6 Steps to Eliminate Design Bias

As marketers, we’re at the center of making decisions that impact our culture. This comes with the heavy burden designing for mankind and the betterment of society. But, admit it, in the design process, we’re really the critics (even when we do not fit the target audience).  When preparing to share our work with others, we ask, ‘Would I use this? Would I buy this?’ This is just the first instance of bias that seeps its way into even the most well-intended design processes. Rework your design process with these 6 tips to start eliminating biases.

Early in the process:

  • Find the audience early.

We all know to talk to the audience, but we’re usually talking to them too late in the process. The way we frame and brief the problem to begin with automatically excludes a whole set of solutions—since we’re approaching it from our own perspective and not using the audience to set-up the problem. Think of it like the staging of a house when it is for sale—after seeing the vision, you tend to overlook other solutions and think mostly of what you were shown. Double-check your frame (or the client’s framing) and context of the problem to ensure the audience’s voices is reflected over anyone elses.

  • Co-create with an audience committee.

If you’re a designer, ‘design by committee’ likely sounds like the worst idea possible. Where this gets messy, is when each member in the committee is a decision maker—but what if they were there to give inspiration?  Often we find that to tackle new problems, we look to our past for inspiration. The problem is we shouldn’t just look to our past, but rather be looking to the audience to influence our ideas. Building opportunity for critique and collaboration from end-users into the design process helps infuse work with new perspective. One way to design by committee (without the impact of deciding by committee) is to host a tissue session (an informal workshopping session) or visual briefing session with the end users. Work through the problem together by creating a visual moodboard with pictorial representation and verbal description of how the problems would ideally be solved. The visual moodboards can later be used as evidence to support the design process and keep the “voice of the user” in the room.
************
**Short task A**
Reproduce the passage on design bias word for word, starting at "Early in the" and ending at "over anyone elses.".
************
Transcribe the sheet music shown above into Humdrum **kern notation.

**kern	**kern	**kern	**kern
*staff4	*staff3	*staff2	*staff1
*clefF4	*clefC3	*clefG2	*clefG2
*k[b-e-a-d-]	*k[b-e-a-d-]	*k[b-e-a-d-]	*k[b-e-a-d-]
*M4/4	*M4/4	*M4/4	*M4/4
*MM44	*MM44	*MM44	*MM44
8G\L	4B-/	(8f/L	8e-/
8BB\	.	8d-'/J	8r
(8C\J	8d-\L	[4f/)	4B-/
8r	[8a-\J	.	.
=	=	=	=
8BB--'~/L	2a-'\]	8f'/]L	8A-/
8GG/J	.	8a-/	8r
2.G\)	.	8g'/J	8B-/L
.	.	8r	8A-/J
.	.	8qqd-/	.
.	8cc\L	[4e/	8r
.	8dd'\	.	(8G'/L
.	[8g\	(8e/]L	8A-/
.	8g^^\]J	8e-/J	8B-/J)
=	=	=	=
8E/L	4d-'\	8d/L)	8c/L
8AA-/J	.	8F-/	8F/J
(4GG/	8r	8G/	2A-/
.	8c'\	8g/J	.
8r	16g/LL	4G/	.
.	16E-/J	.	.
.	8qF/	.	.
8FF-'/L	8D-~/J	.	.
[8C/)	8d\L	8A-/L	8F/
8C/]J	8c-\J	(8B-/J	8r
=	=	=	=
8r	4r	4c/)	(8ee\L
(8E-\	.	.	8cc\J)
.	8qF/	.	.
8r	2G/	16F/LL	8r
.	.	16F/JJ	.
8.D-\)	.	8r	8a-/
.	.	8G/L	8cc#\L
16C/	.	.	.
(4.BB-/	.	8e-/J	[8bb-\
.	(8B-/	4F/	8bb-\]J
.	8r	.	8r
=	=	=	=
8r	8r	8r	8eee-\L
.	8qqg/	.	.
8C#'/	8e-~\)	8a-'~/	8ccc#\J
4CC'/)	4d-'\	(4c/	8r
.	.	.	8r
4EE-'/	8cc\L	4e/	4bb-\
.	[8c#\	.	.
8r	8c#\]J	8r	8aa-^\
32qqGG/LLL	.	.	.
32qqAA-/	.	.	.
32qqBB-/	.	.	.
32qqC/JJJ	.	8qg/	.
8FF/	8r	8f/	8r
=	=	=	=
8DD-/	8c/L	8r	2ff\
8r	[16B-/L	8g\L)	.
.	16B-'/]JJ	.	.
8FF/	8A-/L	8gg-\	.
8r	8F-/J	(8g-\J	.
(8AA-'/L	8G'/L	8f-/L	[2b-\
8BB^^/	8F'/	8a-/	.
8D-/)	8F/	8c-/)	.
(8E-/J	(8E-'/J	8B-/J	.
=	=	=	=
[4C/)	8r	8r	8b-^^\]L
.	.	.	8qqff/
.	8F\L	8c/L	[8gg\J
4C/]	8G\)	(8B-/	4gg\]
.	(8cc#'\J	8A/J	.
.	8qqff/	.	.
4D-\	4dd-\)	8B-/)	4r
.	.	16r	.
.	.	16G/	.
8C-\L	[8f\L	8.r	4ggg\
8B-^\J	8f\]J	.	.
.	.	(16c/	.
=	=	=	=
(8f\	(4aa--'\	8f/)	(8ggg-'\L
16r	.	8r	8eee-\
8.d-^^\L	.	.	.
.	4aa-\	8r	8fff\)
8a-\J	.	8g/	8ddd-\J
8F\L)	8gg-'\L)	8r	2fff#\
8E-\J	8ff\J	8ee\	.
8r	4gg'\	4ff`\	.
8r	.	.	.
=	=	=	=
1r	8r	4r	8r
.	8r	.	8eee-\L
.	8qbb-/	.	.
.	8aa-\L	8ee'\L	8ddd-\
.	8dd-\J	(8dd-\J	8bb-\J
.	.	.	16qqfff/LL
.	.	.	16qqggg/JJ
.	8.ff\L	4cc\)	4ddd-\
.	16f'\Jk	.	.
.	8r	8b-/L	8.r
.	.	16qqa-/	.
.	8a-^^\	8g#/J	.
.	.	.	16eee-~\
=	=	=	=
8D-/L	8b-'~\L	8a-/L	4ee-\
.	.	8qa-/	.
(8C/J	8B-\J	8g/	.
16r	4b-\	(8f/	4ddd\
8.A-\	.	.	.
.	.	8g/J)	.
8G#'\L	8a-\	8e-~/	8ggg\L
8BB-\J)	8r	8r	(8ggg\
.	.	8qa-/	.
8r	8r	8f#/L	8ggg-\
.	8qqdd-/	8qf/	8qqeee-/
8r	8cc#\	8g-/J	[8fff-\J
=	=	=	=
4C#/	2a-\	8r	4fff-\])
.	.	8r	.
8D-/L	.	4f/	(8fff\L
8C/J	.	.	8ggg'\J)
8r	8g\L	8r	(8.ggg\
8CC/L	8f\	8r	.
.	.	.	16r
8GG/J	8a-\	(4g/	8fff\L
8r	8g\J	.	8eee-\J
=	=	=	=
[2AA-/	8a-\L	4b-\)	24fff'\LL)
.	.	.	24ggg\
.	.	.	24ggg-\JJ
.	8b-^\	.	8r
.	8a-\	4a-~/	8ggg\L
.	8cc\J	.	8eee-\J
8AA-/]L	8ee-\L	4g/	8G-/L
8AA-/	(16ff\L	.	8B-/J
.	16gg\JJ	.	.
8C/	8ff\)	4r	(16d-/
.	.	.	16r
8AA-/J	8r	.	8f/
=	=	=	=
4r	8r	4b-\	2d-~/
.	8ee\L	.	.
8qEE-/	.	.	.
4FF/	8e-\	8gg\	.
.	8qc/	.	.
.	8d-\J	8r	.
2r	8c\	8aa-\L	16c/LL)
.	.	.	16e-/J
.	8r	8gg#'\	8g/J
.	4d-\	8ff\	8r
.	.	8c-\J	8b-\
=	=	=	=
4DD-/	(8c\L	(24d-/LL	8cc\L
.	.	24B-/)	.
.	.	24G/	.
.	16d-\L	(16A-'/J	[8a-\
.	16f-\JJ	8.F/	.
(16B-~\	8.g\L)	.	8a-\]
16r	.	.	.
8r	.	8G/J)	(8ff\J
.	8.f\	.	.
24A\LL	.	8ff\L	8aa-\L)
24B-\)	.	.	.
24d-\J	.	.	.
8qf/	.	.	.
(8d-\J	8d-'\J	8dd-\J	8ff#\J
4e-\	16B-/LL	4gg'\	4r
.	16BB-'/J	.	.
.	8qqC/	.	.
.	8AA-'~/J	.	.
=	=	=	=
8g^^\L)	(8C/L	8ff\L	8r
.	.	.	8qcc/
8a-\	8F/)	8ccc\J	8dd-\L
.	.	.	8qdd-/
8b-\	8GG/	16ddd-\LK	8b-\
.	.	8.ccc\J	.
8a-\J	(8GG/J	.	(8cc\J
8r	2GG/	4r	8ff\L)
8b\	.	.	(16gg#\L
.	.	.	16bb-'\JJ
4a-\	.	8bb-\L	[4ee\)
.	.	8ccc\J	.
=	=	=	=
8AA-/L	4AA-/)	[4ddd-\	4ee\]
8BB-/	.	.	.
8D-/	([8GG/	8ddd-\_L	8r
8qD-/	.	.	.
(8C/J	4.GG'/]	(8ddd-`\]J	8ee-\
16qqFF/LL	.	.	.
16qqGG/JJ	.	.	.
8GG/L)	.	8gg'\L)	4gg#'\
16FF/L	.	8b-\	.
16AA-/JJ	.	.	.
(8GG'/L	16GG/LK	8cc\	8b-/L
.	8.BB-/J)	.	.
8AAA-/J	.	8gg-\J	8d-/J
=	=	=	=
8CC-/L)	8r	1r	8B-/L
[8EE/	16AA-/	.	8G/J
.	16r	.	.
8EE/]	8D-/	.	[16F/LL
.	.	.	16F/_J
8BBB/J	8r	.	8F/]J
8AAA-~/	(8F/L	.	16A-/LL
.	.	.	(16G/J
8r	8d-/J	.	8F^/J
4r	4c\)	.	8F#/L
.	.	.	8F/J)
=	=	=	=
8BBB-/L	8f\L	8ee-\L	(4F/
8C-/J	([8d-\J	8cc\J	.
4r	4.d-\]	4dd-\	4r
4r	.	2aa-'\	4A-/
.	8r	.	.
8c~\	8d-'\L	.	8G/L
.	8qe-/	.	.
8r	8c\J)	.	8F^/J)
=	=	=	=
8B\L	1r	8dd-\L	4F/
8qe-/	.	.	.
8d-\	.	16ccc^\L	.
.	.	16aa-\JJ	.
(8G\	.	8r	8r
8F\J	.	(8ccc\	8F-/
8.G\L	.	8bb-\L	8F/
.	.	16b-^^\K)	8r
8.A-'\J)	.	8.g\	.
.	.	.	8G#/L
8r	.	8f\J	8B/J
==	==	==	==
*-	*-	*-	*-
************
**Short task B**
Locate each line in the rows that contains the string "kern" and copy it out in full. Case counts.

**Task answer A**
Early in the process:

  • Find the audience early.

We all know to talk to the audience, but we’re usually talking to them too late in the process. The way we frame and brief the problem to begin with automatically excludes a whole set of solutions—since we’re approaching it from our own perspective and not using the audience to set-up the problem. Think of it like the staging of a house when it is for sale—after seeing the vision, you tend to overlook other solutions and think mostly of what you were shown. Double-check your frame (or the client’s framing) and context of the problem to ensure the audience’s voices is reflected over anyone elses.

**Task answer B**
Transcribe the sheet music shown above into Humdrum **kern notation.
**kern	**kern	**kern	**kern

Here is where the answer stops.